La Süddeutsche Zeitung relève que dans l'émoi suscité actuellement par cette affaire de jeunes filles enlevées, on en vient à oublier que le théâtre du drame se situe dans un pays riche. Le gouvernement nigérian a lui même proclamé peu de temps avant l'enlèvement des lycéennes que le pays était devenu la première économie du continent, et avait même dépassé l'Afrique du Sud. Mais souligne le journal, tant que la richesses pétrolière du Nigeria n'arrivera pas dans le nord-est du pays, il ne faudra pas s'étonner que des bandes de tueurs comme Boko Haram, avec leurs messages d'une grotesque simplicité, recrutent des adeptes et fassent régner la terreur.

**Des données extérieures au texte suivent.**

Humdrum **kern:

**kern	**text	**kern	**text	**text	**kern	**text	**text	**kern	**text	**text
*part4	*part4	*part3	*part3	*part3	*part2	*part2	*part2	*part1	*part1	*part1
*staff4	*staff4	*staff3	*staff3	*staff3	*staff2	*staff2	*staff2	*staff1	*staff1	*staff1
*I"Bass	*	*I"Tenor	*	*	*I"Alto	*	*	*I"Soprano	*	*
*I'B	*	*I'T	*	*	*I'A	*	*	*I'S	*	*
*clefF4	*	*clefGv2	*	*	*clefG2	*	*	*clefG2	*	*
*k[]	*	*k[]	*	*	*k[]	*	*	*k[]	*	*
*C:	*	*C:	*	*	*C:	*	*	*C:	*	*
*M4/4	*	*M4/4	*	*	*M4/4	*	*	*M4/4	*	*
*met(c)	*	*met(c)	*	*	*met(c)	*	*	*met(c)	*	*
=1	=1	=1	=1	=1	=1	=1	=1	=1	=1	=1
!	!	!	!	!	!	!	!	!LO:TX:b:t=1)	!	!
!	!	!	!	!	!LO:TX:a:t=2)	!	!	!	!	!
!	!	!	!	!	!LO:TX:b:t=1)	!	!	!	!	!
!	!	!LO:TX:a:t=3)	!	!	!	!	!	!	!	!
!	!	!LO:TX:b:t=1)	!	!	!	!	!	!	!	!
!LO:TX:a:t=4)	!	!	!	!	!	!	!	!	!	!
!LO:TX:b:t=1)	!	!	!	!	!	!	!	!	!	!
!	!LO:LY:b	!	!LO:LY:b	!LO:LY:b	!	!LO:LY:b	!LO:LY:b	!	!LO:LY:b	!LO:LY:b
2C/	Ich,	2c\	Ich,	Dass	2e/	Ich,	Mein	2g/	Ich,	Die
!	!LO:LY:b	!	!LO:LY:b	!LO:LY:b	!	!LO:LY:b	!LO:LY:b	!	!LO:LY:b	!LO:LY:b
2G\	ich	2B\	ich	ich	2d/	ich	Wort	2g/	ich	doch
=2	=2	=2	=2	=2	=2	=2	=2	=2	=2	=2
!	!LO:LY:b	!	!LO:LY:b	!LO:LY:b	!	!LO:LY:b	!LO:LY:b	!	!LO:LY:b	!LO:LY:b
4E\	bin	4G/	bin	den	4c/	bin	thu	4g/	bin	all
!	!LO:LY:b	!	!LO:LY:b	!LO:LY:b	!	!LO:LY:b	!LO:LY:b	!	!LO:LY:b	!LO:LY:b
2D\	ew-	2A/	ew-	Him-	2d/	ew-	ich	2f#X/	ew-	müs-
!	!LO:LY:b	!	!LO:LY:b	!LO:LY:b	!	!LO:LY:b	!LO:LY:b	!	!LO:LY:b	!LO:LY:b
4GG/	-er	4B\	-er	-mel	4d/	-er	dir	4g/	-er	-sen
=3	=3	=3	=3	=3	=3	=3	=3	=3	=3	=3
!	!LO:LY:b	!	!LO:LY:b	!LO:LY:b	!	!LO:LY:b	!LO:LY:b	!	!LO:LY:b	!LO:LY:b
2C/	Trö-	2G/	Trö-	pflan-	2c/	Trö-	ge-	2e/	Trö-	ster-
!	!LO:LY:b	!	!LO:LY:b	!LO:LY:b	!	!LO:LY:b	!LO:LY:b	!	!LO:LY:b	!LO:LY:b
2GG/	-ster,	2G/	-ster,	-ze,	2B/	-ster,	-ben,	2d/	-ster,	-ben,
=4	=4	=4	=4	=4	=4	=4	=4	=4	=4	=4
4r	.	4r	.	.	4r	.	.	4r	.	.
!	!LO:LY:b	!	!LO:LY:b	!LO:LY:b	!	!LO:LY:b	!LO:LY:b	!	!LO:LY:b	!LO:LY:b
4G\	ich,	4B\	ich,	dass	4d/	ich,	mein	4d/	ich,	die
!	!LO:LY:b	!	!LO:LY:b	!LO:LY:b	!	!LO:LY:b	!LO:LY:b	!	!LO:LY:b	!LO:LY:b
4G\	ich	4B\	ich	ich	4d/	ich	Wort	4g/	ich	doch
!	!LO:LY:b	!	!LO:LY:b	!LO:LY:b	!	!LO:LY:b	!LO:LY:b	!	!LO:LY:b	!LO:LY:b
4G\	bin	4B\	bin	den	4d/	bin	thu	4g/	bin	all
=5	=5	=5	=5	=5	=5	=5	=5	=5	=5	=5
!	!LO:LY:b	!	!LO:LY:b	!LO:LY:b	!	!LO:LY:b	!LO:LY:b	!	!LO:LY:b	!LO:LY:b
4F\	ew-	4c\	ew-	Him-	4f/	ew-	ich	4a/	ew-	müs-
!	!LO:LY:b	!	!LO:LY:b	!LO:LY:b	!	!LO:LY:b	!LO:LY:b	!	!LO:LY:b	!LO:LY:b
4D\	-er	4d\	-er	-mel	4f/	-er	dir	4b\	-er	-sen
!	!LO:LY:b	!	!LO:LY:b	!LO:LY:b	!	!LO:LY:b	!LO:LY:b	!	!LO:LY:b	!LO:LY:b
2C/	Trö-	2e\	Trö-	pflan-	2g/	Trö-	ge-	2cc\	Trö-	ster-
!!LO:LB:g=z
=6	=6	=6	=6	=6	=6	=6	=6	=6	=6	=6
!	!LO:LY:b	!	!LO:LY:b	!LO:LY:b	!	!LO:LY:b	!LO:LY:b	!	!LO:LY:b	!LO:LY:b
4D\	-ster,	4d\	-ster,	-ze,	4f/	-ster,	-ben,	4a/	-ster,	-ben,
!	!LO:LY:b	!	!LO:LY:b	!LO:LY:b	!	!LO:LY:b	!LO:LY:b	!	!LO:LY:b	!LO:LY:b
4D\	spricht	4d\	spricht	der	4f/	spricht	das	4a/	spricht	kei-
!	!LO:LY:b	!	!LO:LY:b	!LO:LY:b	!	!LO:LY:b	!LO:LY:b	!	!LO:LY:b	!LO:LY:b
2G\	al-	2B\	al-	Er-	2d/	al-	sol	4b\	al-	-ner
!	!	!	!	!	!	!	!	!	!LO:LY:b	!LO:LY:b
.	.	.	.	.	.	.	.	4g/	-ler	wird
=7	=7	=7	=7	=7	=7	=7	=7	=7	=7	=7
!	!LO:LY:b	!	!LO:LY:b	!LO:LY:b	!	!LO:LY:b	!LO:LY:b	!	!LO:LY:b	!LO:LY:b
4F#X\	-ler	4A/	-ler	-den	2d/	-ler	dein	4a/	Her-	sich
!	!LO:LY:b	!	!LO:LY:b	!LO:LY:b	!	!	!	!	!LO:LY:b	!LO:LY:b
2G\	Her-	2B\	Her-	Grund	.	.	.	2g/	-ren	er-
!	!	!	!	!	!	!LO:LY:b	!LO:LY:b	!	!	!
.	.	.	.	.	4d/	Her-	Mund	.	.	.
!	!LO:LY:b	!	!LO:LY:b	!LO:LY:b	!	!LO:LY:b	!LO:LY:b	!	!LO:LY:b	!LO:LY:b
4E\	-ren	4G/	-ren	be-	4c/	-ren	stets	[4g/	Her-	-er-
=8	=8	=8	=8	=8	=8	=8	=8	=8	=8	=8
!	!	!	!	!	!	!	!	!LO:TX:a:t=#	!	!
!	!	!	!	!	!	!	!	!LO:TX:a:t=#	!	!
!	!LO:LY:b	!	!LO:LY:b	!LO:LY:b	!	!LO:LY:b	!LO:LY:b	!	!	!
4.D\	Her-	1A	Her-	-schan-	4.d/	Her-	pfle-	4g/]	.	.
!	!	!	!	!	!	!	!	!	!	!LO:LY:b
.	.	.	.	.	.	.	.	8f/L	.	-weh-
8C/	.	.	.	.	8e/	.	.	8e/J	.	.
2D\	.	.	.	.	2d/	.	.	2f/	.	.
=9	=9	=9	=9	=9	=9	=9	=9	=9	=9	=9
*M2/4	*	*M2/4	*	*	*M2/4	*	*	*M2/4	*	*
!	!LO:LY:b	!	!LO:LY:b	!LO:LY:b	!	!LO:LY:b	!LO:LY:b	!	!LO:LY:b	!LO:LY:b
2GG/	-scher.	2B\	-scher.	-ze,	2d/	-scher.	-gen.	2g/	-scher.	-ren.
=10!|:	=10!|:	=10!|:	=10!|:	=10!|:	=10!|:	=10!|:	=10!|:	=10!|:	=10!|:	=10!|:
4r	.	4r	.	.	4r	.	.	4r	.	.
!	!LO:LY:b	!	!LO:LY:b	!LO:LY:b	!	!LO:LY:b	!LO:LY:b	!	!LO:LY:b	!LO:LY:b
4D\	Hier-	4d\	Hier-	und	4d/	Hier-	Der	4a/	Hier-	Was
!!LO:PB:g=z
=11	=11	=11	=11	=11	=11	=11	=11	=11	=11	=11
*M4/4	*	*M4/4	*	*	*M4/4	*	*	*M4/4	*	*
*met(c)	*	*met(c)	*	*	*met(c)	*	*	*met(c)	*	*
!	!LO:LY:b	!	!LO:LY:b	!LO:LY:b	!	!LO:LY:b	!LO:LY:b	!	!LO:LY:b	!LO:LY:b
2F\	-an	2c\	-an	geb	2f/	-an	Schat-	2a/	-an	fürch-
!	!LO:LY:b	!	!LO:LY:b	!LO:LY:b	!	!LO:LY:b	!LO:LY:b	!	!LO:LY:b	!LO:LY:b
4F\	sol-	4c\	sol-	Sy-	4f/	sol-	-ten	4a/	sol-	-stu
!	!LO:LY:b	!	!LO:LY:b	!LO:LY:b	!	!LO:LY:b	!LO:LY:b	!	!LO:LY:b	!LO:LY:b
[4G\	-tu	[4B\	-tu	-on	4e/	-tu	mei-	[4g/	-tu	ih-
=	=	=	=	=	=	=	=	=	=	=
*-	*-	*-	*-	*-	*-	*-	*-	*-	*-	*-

Crise économique en Afrique du Sud
L'Afrique du sud dépassée par le Nigeria en termes économiques - c'est vrai si l'on compare les produits intérieurs bruts et d'après les chiffres de la Banque mondiale. La manne pétrolière du Nigeria y est pour beaucoup. Mais il est vrai aussi que l'économie sud-africaine est en train de fléchir. La presse se fait l'écho de cette évolution.La Frankfurter Allgemeine Zeitung brosse effectivement un tableau assez sombre de l'économie sud-africaine: officiellement le taux de chômage est de 25%, officieusement 40%. Le gouvernement fait face à un mécontentement grandissant par des programmes sociaux à répétition qui font que l'endettement de l'Etat atteint maintenant 44% du PIB. La crise économique mondiale, note le journal, a gravement pénalisé les exportations. Mais d'autres raisons sont d'ordre intérieur: entre autres les grèves sauvages dans le secteur minier ou la faillite du système scolaire public qui met sur le marché des jeunes non qualifiés, et donc sans espoir de trouver un emploi. Que peut faire Jacob Zuma? demande le journal. L'arme miracle se nomme "Plan national de développement". Il a été élaboré par l'ancien ministre des finances Trevor Manuel et le vice-président de l'ANC Cyril Ramaphosa. Il prévoit 11 millions d'emplois nouveaux dans les vingt prochaines années, grâce entre autres à des investissements massifs dans les infrastructures, des allègements fiscaux pour les entreprises et un assouplissement de la très rigide législation du travail. Ce plan, souligne le journal, est tellement libéral qu'il pourrait sortir tout droit de la plume de l'Alliance démocratique, le principal parti d'opposition. Or Zuma ne peut ignorer ni les syndicats ni l'aile gauche de l'ANC. Il y a donc fort à parier, estime le journal, qu'il préfèrera continuer comme jusqu'à présent.